[Opening Passage for review section]

Saturday, March 17, 2012

My Own Organizing: Water and Other Disaster Supplies

emergency supplies, mostly water, in garage on shelves

I live in earthquake territory, where preparation for a possible quake makes all sorts of sense. But, like anyone else, my preparedness sometimes is a little lacking. However, this past week I took some good steps forward, and I'm so pleased I just had to share.

I know to stock up on water, and I'd actually done that some months ago — and then found I had no good place to put the bottles. I had some of them in my garage cabinets, but I didn't really like that answer; if a bottle sprung a leak, it could do a fair amount of damage.

So this past week I got some shelving, which fits into a little niche in my garage just perfectly. (I didn't even realize that; I had the shelves put up somewhere else, and then my neighbor noticed the better place for them.) I'm not handy at all, but these Plano shelves really were as easy as they claim; the "two minutes to assemble" claim was actually true. So now my water has a good home.

[Closing Passage for review section]
[Opening Collected data section]

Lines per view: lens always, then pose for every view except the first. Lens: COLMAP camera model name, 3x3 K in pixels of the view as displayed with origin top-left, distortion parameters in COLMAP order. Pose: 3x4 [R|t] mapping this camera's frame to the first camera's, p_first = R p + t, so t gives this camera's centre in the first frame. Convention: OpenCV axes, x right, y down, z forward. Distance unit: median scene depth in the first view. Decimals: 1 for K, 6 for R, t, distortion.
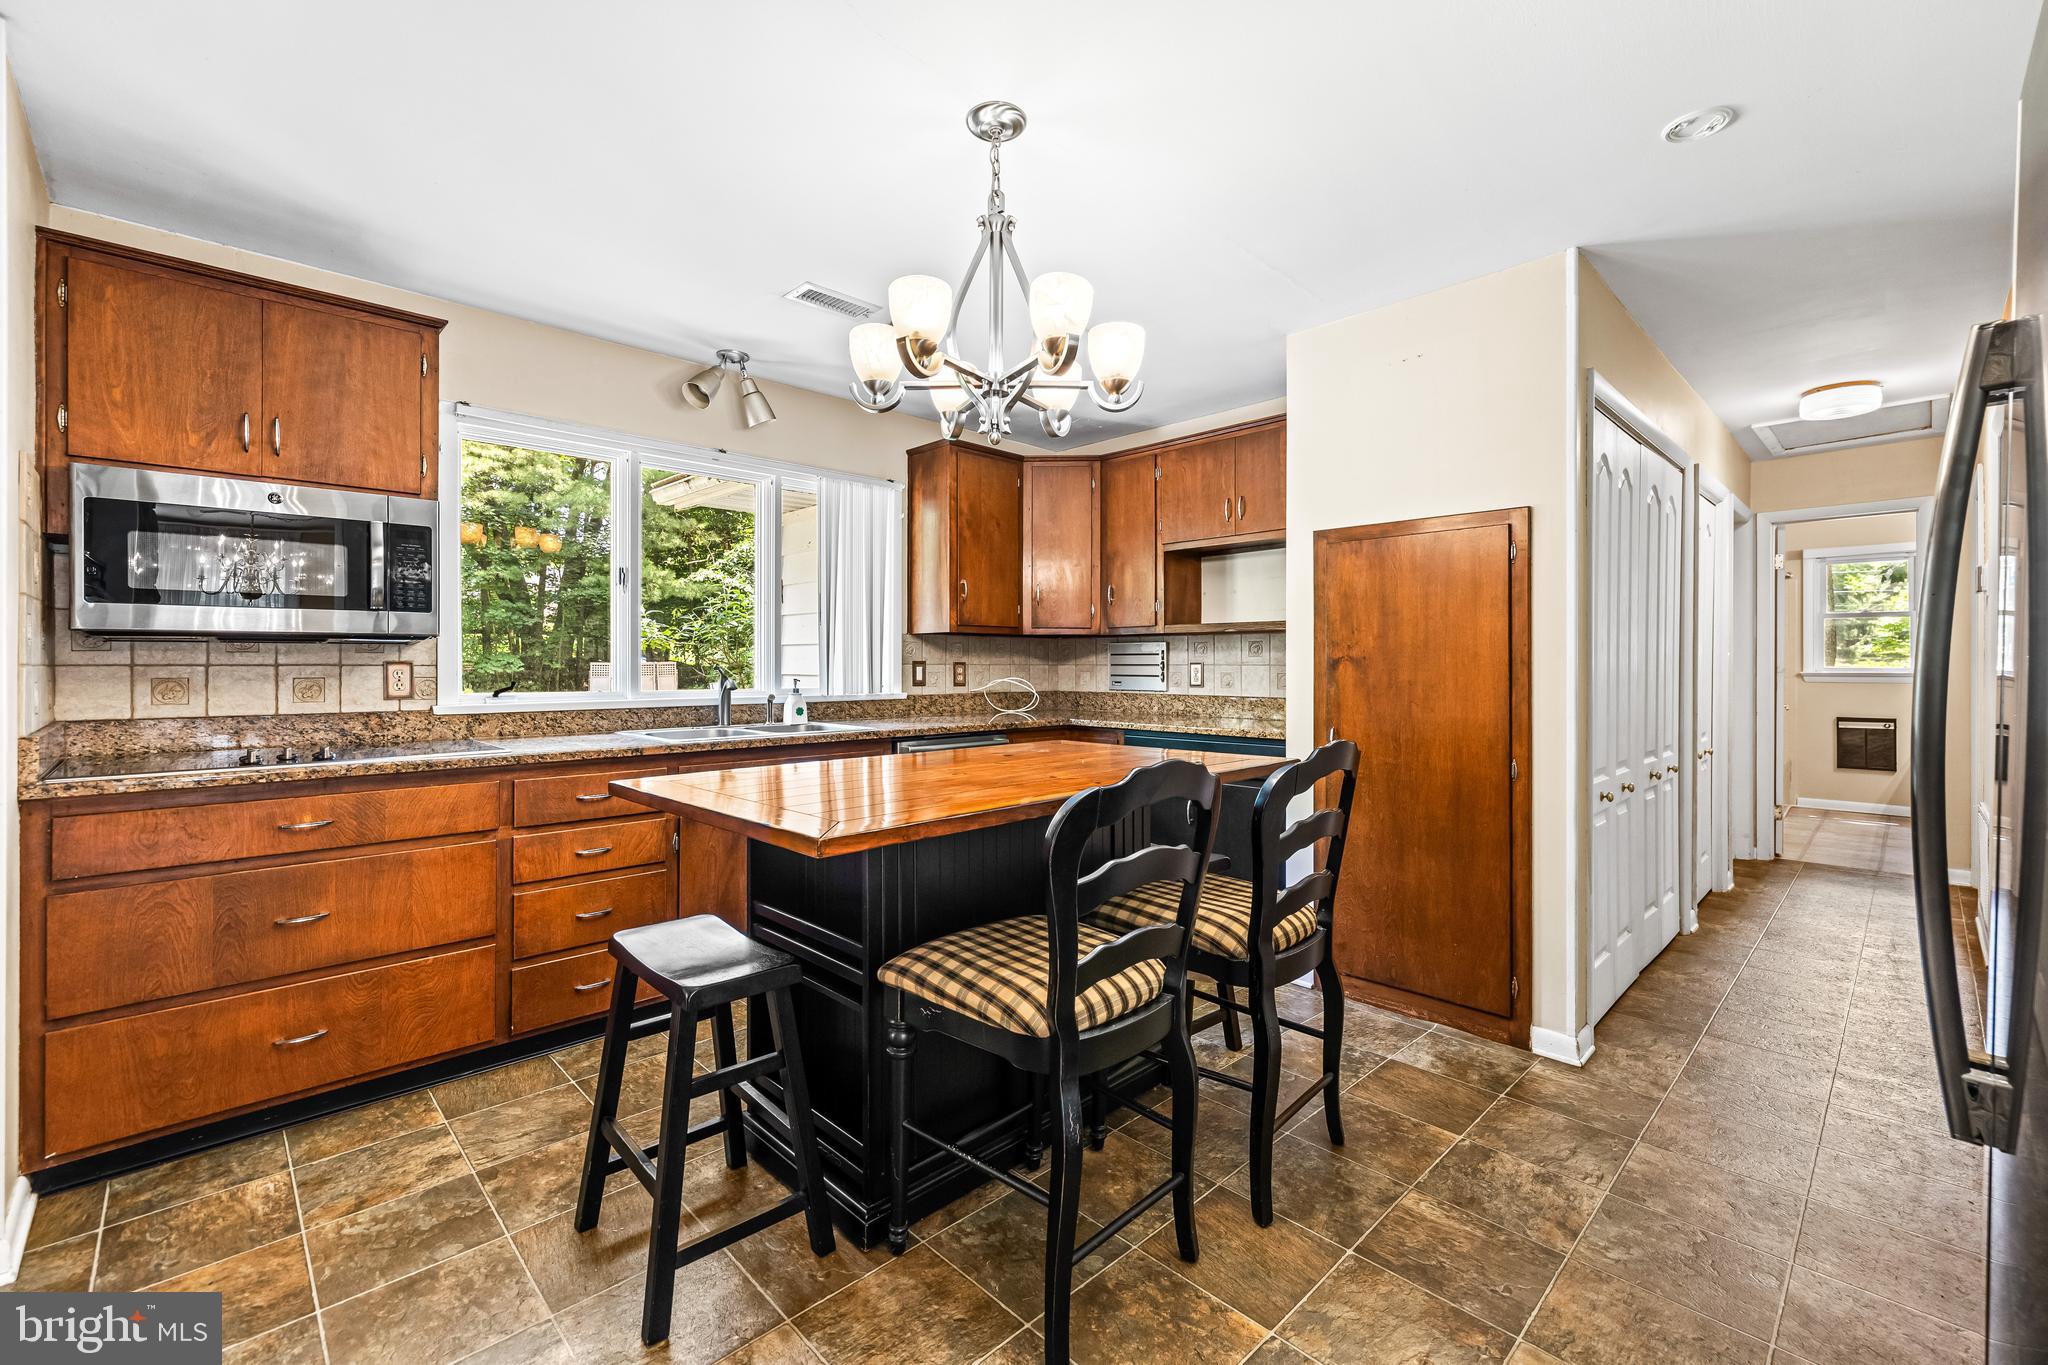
lens RADIAL K [[861.1, 0, 1009.2], [0, 861.1, 663.8], [0, 0, 1]] dist [0.001972, 0.001084]
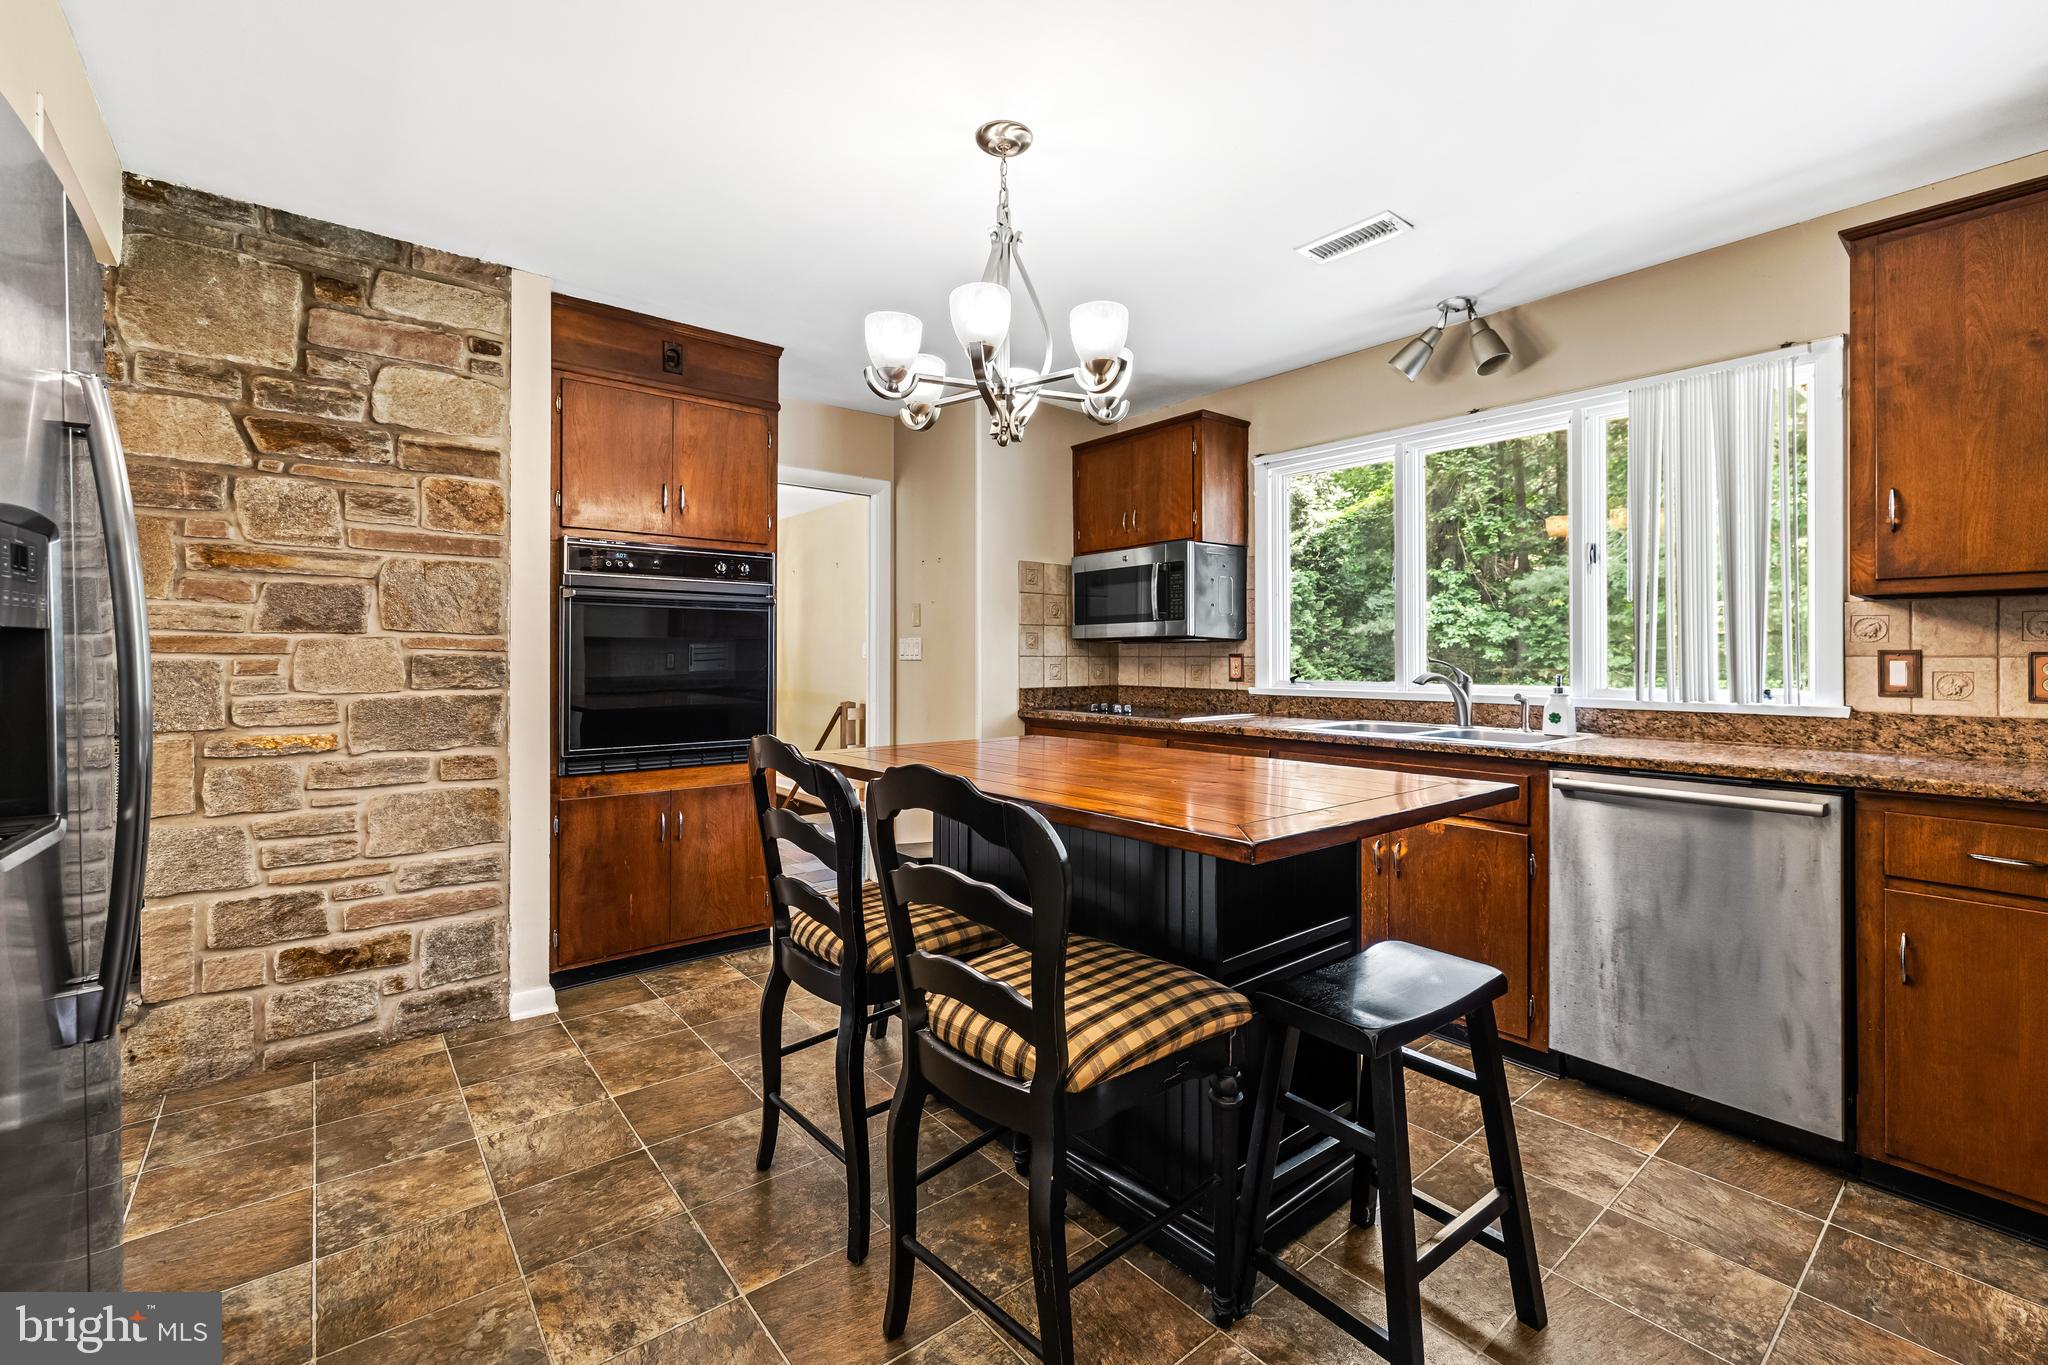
lens RADIAL K [[861.1, 0, 1009.2], [0, 861.1, 663.8], [0, 0, 1]] dist [0.001972, 0.001084]
pose [[-0.078169, 0.003569, -0.996934, 0.593332], [-0.005407, 0.999977, 0.004004, 0.007582], [0.996925, 0.005704, -0.078148, 0.616788]]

[Closing Collected data section]

Please print, word for word, the passage of the disaster-supplies post that begins at "I know to stock" and stops after "amount of damage.".

I know to stock up on water, and I'd actually done that some months ago — and then found I had no good place to put the bottles. I had some of them in my garage cabinets, but I didn't really like that answer; if a bottle sprung a leak, it could do a fair amount of damage.